▸ **Data in this exercise**
[Start of section]
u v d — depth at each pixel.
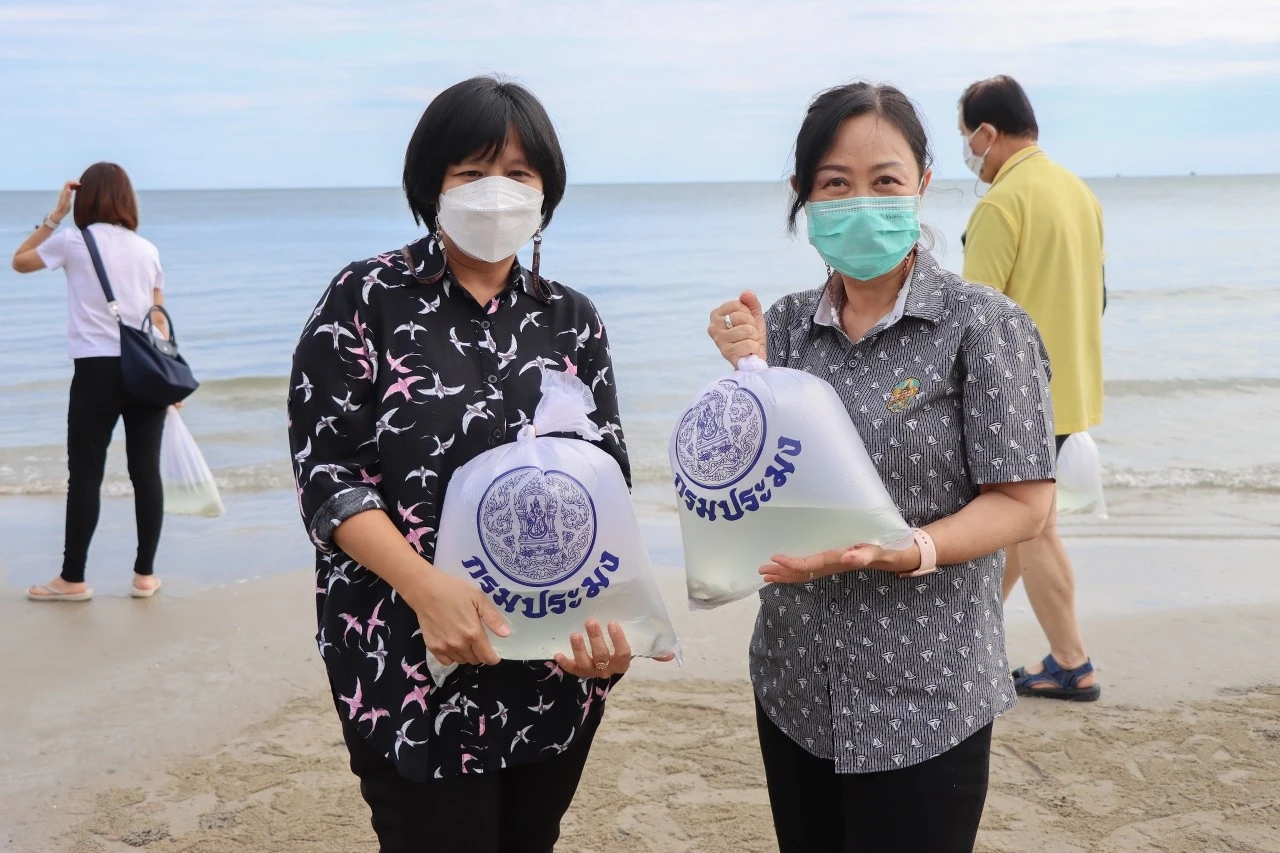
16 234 40.78
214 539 6.31
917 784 1.92
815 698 2.00
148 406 5.16
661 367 12.22
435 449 1.89
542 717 1.97
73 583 5.21
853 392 1.98
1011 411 1.86
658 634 1.90
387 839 1.95
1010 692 2.02
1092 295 3.91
[End of section]
▸ **What the task asks**
What is needed is an exact copy of every entry, minus the images.

▸ **Exercise response**
u v d — depth at each pixel.
16 234 40.78
214 539 6.31
917 784 1.92
815 698 2.00
148 406 5.16
661 367 12.22
435 449 1.89
542 717 1.97
73 583 5.21
853 392 1.98
1011 411 1.86
658 634 1.90
387 839 1.95
1010 692 2.02
1092 295 3.91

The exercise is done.